▶ **Work instructions**:
1) Transcribe the passage on umbilical cord tissue and cord blood between "Source: https://nextbio.co.za/netcells/" and "to the thrombocytopenia).", inclusive.
2) In the passage on umbilical cord tissue and cord blood, how long is the piece of umbilical cord that is cut for collection?
3) Continue the passage on umbilical cord tissue and cord blood from its last sentence.
*** Document segment ***
Cord tissue contains mesenchymal stem cells (MSCs) which are stem cells that give rise to the connective tissues of the body i.e. skin, muscle, bone, cartilage, nerve, and fat. MSCs are being employed in research environments for a wide variety of aesthetic and medical conditions.

Cord tissue is collected after the cord blood has been collected and the placenta has been delivered. A 10-15cm piece of the umbilical cord is cut, cleaned, and placed in a sterile collection tube.

Who Can Use the Umbilical Cord Blood Stem Cells?
  • The Child Themselves – they are a perfect match provided they do not have an inherited or genetic disease.
  • The Siblings – 1:4 chance of being a match.
  • The Parents – 1:8 chance of being a match. It must be noted that the child gets half their genes from the mother and half from the father. Unless the parents have some matching genes themselves, it is unlikely that the child will be a match to either parent. Parents will be haploid-identical (50% match with their children) but more haploid-identical transplants are being done.

Source: https://nextbio.co.za/netcells/

Approved Uses

Umbilical cord blood (UCB) is approved only for use in “hematopoietic stem cell transplantation” procedures, which are done in patients with disorders affecting the hematopoietic (blood-forming) system. Cord blood contains blood-forming stem cells that can be used in the treatment of patients with blood cancers such as leukemia and lymphoma, as well as certain disorders of the blood and immune systems, such as sickle cell disease and Wiskott-Aldrich syndrome, ((WAS) is a rare X-linked recessive disease characterised by eczema, thrombocytopenia (low platelet count), immune deficiency, and bloody diarrhea (secondary to the thrombocytopenia).
*** End of Document segment ***
*** Records shown ***
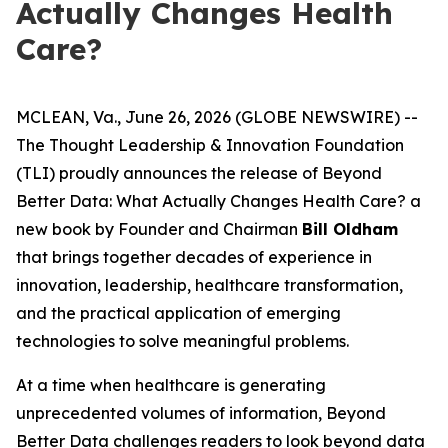
Actually Changes Health
Care?
MCLEAN, Va., June 26, 2026 (GLOBE NEWSWIRE) --
The Thought Leadership & Innovation Foundation
(TLI) proudly announces the release of
Beyond
Better Data: What Actually Changes Health Care?
a
new book by Founder and Chairman
Bill Oldham
that brings together decades of experience in
innovation, leadership, healthcare transformation,
and the practical application of emerging
technologies to solve meaningful problems.
At a time when healthcare is generating
unprecedented volumes of information,
Beyond
Better Data
challenges readers to look beyond data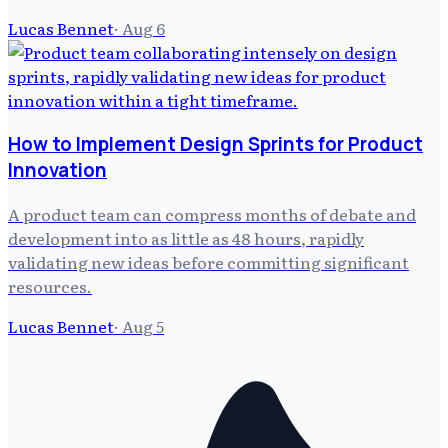
Lucas Bennet
·
Aug 6
How to Implement Design Sprints for Product
Innovation
A product team can compress months of debate and
development into as little as 48 hours, rapidly
validating new ideas before committing significant
resources.
Lucas Bennet
·
Aug 5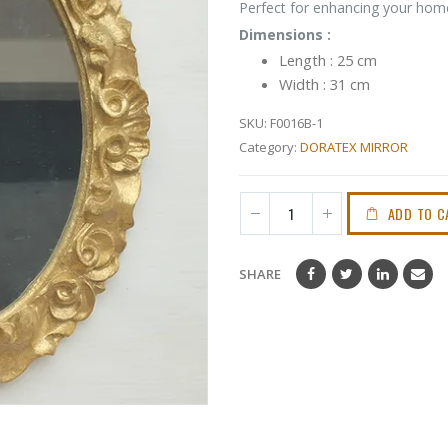
Perfect for enhancing your home
Dimensions :
Length : 25 cm
Width : 31 cm
SKU:
F0016B-1
Category:
DORATEX MIRROR
ADD TO C
SHARE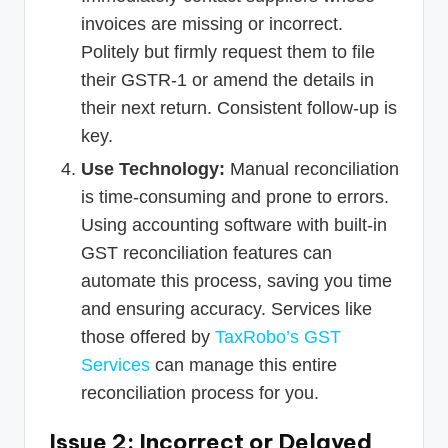
invoices are missing or incorrect.
Politely but firmly request them to file
their GSTR-1 or amend the details in
their next return. Consistent follow-up is
key.
Use Technology:
Manual reconciliation
is time-consuming and prone to errors.
Using accounting software with built-in
GST reconciliation features can
automate this process, saving you time
and ensuring accuracy. Services like
those offered by
TaxRobo’s GST
Services
can manage this entire
reconciliation process for you.
Issue 2: Incorrect or Delayed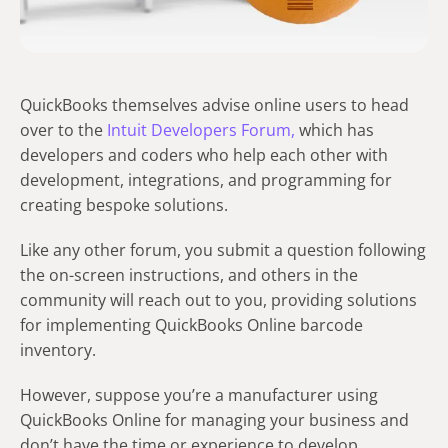
QuickBooks themselves advise online users to head
over to the
Intuit Developers Forum,
which has
developers and coders who help each other with
development, integrations, and programming for
creating bespoke solutions.
Like any other forum, you submit a question following
the on-screen instructions, and others in the
community will reach out to you, providing solutions
for implementing QuickBooks Online barcode
inventory.
However, suppose you’re a manufacturer using
QuickBooks Online for managing your business and
don’t have the time or experience to develop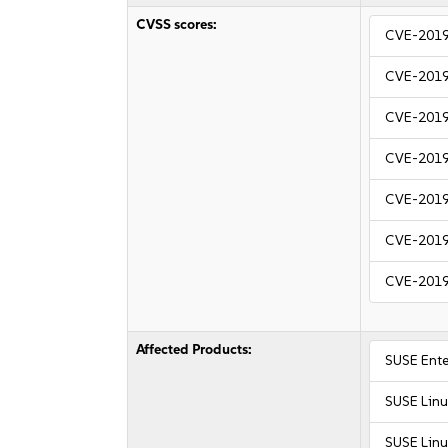
CVSS scores:
CVE-201
CVE-201
CVE-201
CVE-201
CVE-201
CVE-201
CVE-201
Affected Products:
SUSE Ente
SUSE Linu
SUSE Linu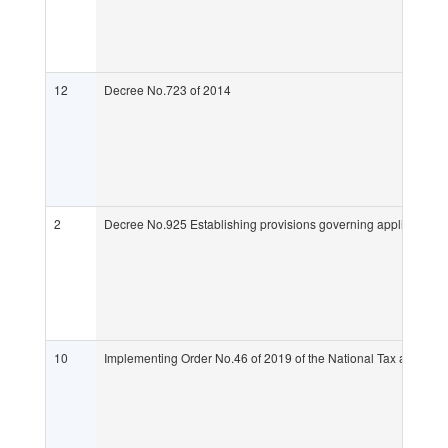
12
Decree No.723 of 2014
2
Decree No.925 Establishing provisions governing applications fo
10
Implementing Order No.46 of 2019 of the National Tax and Cus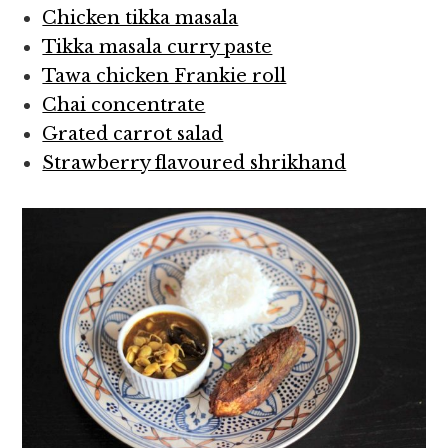
Chicken tikka masala
Tikka masala curry paste
Tawa chicken Frankie roll
Chai concentrate
Grated carrot salad
Strawberry flavoured shrikhand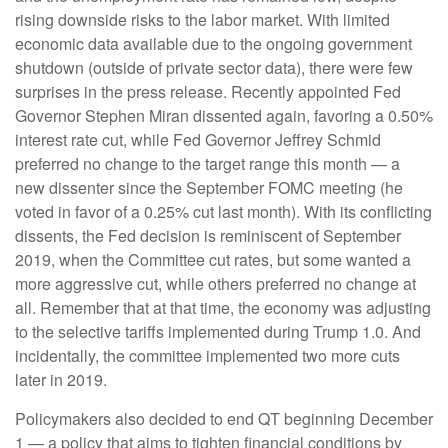
rising downside risks to the labor market. With limited
economic data available due to the ongoing government
shutdown (outside of private sector data), there were few
surprises in the press release. Recently appointed Fed
Governor Stephen Miran dissented again, favoring a 0.50%
interest rate cut, while Fed Governor Jeffrey Schmid
preferred no change to the target range this month — a
new dissenter since the September FOMC meeting (he
voted in favor of a 0.25% cut last month). With its conflicting
dissents, the Fed decision is reminiscent of September
2019, when the Committee cut rates, but some wanted a
more aggressive cut, while others preferred no change at
all. Remember that at that time, the economy was adjusting
to the selective tariffs implemented during Trump 1.0. And
incidentally, the committee implemented two more cuts
later in 2019.
Policymakers also decided to end QT beginning December
1 — a policy that aims to tighten financial conditions by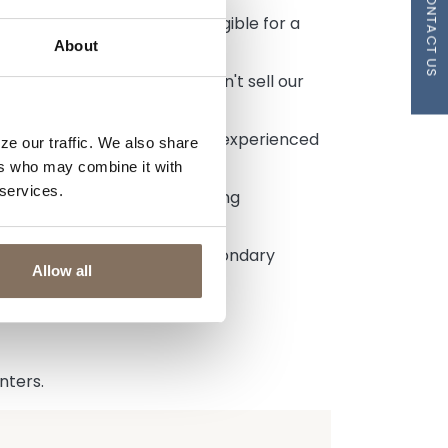
CONTACT US
rate lock AND you'll be eligible for a
About
the future and because we don't sell our
 Modification Program.
hip than a business deal. Our experienced
ze our traffic. We also share
e to listen.
ers who may combine it with
 services.
, they are focused on creating
ual circumstances, not the secondary
Allow all
nters.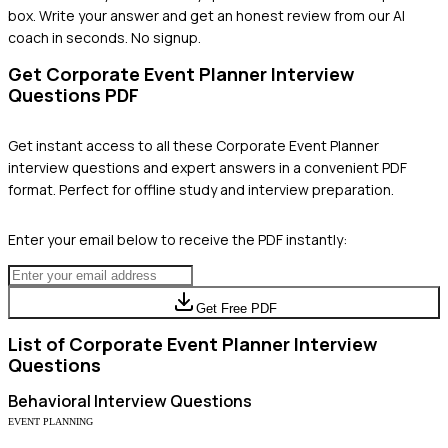
box. Write your answer and get an honest review from our AI
coach in seconds. No signup.
Get
Corporate Event Planner
Interview
Questions PDF
Get instant access to all these
Corporate Event Planner
interview questions and expert answers in a convenient PDF
format. Perfect for offline study and interview preparation.
Enter your email below to receive the PDF instantly:
Get Free PDF
List of
Corporate Event Planner
Interview
Questions
Behavioral
Interview Questions
EVENT PLANNING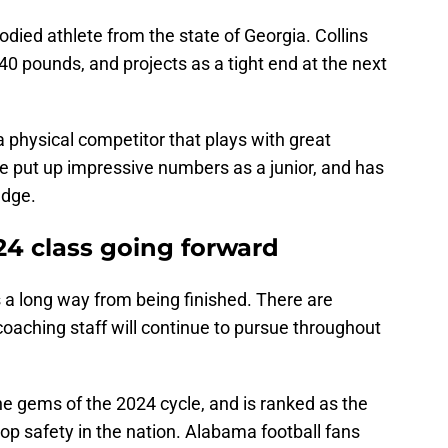
bodied athlete from the state of Georgia. Collins
40 pounds, and projects as a tight end at the next
a physical competitor that plays with great
e put up impressive numbers as a junior, and has
edge.
24 class going forward
 a long way from being finished. There are
oaching staff will continue to pursue throughout
the gems of the 2024 cycle, and is ranked as the
top safety in the nation. Alabama football fans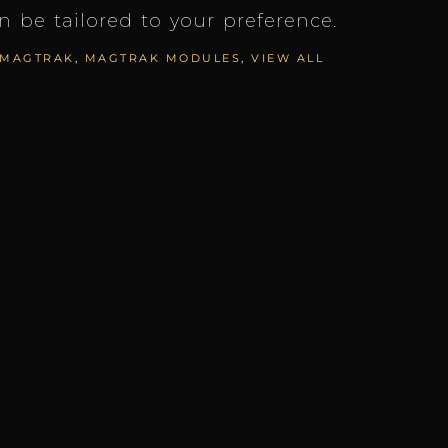
an be tailored to your preference.
MAGTRAK
,
MAGTRAK MODULES
,
VIEW ALL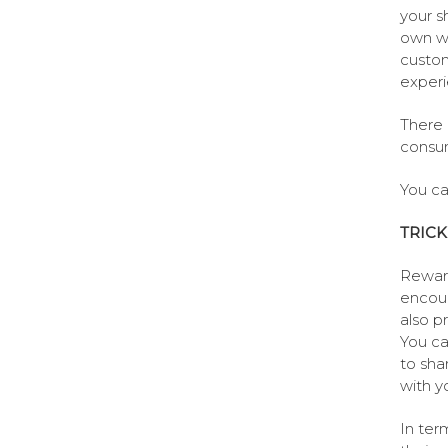
your s
own we
custom
experi
There 
consu
You ca
TRICK
Reward
encour
also p
You ca
to sha
with y
In ter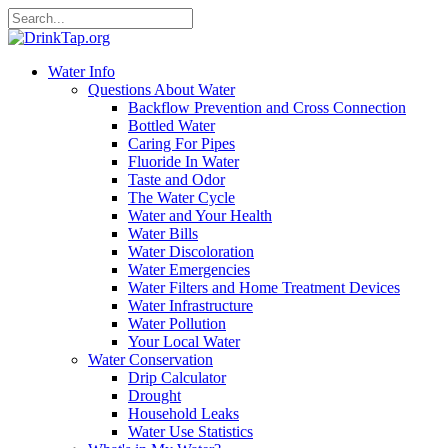
Water Info
Questions About Water
Backflow Prevention and Cross Connection
Bottled Water
Caring For Pipes
Fluoride In Water
Taste and Odor
The Water Cycle
Water and Your Health
Water Bills
Water Discoloration
Water Emergencies
Water Filters and Home Treatment Devices
Water Infrastructure
Water Pollution
Your Local Water
Water Conservation
Drip Calculator
Drought
Household Leaks
Water Use Statistics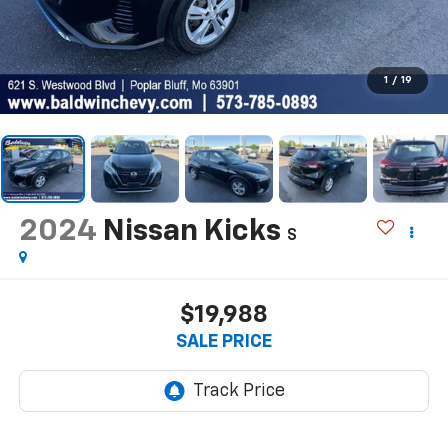
1
/
19
2024
Nissan Kicks
S
$19,988
SALE PRICE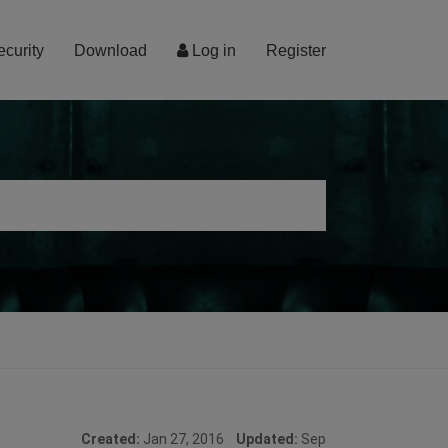
ecurity
Download
Log in
Register
Created:
Jan 27, 2016
Updated:
Sep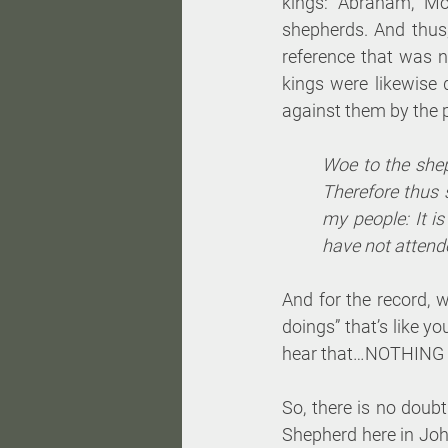
kings: Abraham, Mo
shepherds. And thus,
reference that was n
kings were likewise 
against them by the 
Woe to the shep
Therefore thus 
my people: It i
have not attende
And for the record, w
doings” that’s like y
hear that…NOTHING g
So, there is no doubt
Shepherd here in John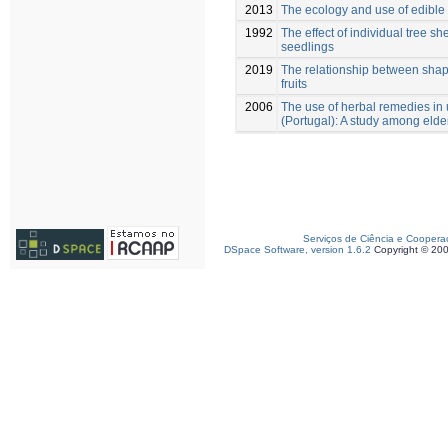
2013
The ecology and use of edible 
1992
The effect of individual tree s
seedlings
2019
The relationship between shap
fruits
2006
The use of herbal remedies in 
(Portugal): A study among elde
Serviços de Ciência e Coopera
DSpace Software, version 1.6.2
Copyright © 20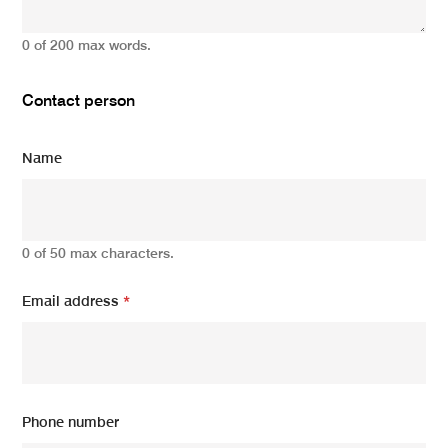
0 of 200 max words.
Contact person
Name
0 of 50 max characters.
Email address
*
Phone number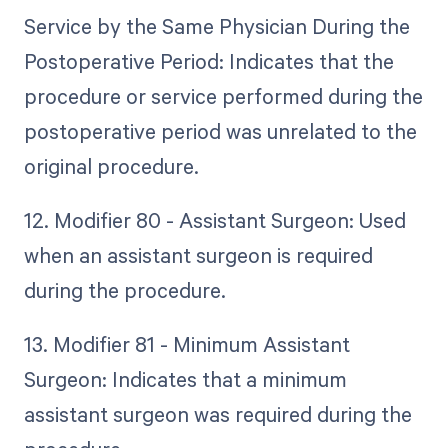
Service by the Same Physician During the
Postoperative Period: Indicates that the
procedure or service performed during the
postoperative period was unrelated to the
original procedure.
12. Modifier 80 - Assistant Surgeon: Used
when an assistant surgeon is required
during the procedure.
13. Modifier 81 - Minimum Assistant
Surgeon: Indicates that a minimum
assistant surgeon was required during the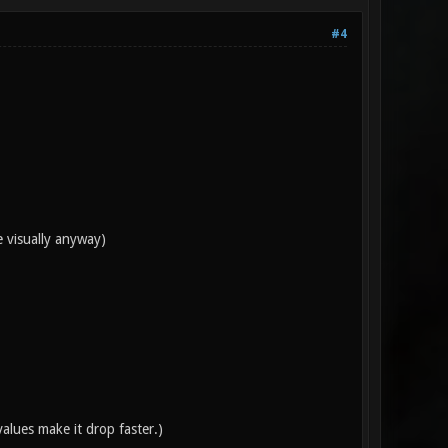
#4
e visually anyway)
alues make it drop faster.)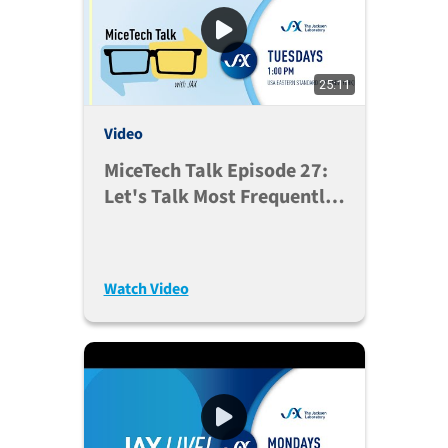
25:11
Video
MiceTech Talk Episode 27:
Let's Talk Most Frequently
Asked Questions (Jan. 5,
2021)
Watch Video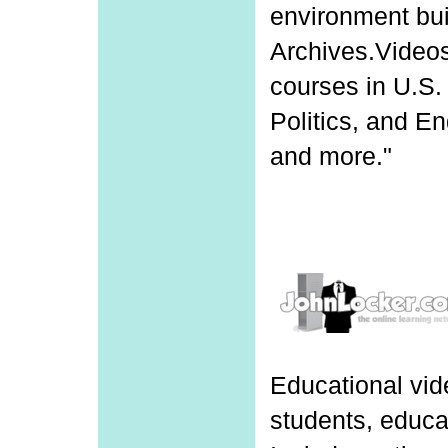
environment bu
Archives.Videos
courses in U.S.
Politics, and E
and more."
Educational vid
students, educa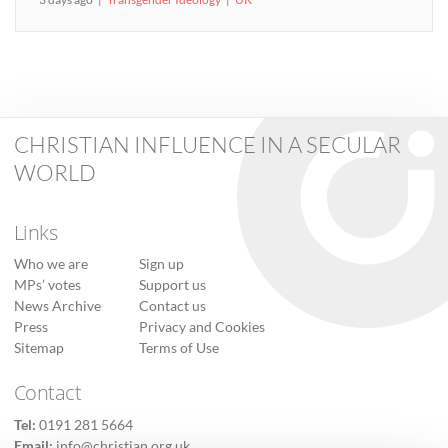
CHRISTIAN INFLUENCE IN A SECULAR
WORLD
Links
Who we are
Sign up
MPs’ votes
Support us
News Archive
Contact us
Press
Privacy and Cookies
Sitemap
Terms of Use
Contact
Tel:
0191 281 5664
Email:
info@christian.org.uk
*** End of Records shown ***
▶ **Responses**:
1)
Source: https://nextbio.co.za/netcells/

Approved Uses

Umbilical cord blood (UCB) is approved only for use in “hematopoietic stem cell transplantation” procedures, which are done in patients with disorders affecting the hematopoietic (blood-forming) system. Cord blood contains blood-forming stem cells that can be used in the treatment of patients with blood cancers such as leukemia and lymphoma, as well as certain disorders of the blood and immune systems, such as sickle cell disease and Wiskott-Aldrich syndrome, ((WAS) is a rare X-linked recessive disease characterised by eczema, thrombocytopenia (low platelet count), immune deficiency, and bloody diarrhea (secondary to the thrombocytopenia).

2) A 10-15cm piece.

3)
Cord blood is useful because it is a source of stem cells that form into blood cells. Cord blood can be used for transplantation in people who need regeneration, that is, ‘regrowth,’ of these blood-forming cells. Both related and unrelated cord blood transplants have been performed with high rates of success for a variety of hematologic disorders and metabolic storage diseases in the pediatric setting (Ballen; Gluckman & Broxmeyer. Blood. 2013 Jul 25; 122(4): 491–498).

For instance, in many cancer patients, the disease is found in the blood cells. Chemotherapy treatment of these patients kills both cancer cells and the healthy blood-forming stem cells. Transplanted stem cells from cord blood can help regrow the healthy blood cells after chemotherapy.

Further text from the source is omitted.